If you lived in L.A.,lived on the West Side and went to Alexander Hamilton High School, chances are you had Simon for your Social Studies teacher. He didn’t look like the rest of the faculty, didn’t act like the rest of the faculty and had ideas not shared by the majority of the faculty. He had opinions and at the time a lot of them weren’t popular, except with us. He was something of a link between two enemy camps; the rebellious bunch of kids who were joiners, loners and “freaks” in the Frank Zappa sense of the word in one camp, and the starched-and-ironed/quasi-authoritarian parental figures who just didn’t “get” what was going on in the other – and all the variations in between. Not all parents were of the same mindset, nor were the kids as many an after-school fight would attest.

It was a confusing and contentious set of times – and as teenagers, we were trying on a lot of different uniforms and sampling a lot of different thoughts, trying to figure out what made the most sense in this passing stretch of time called life. We were taking cues from figures we idolized, people we read about and music we wrapped ourselves up in. We joined groups known only by the letters they represented; BSU, JDL, SDS and had sets of ideas of their own and contributions that became part of the conversation we heard, embraced or said “thanks, but no thanks” to. Everything was on the table and we needed guides to help sort it all out.
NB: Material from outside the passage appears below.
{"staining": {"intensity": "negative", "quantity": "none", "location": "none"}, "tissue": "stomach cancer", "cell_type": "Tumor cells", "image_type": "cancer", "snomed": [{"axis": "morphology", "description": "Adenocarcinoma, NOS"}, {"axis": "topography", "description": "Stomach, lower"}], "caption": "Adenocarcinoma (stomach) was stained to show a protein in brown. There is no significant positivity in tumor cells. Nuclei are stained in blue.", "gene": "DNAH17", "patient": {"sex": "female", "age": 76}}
So people like Lee Simon and as I said, there were no doubt hundreds, if not thousands of other teachers who did exactly the same thing in high schools all over America, who were just as much a part of growing up in the 1960s as the music and radio and words-of-mouth were, did their best to make sense out of the world that was going through big changes and the loud growing pains that went with them.

I’m not sure how I wound up with this tape, but this was typical of the lectures and impromptu forums we heard between the years 1966 and 1969. From what I heard, Simon was at Hamilton between 1965 and 1970 before going on to other places, doing different things.

The words and sentiments are no doubt familiar if you were in high school during those years – perhaps they sound the same now – and those of us of a certain age may be the ones considered “the enemy” by those stuck in the minefield of changes being faced in 2022.

It IS the big circle, you know. Always has been and probably always will be.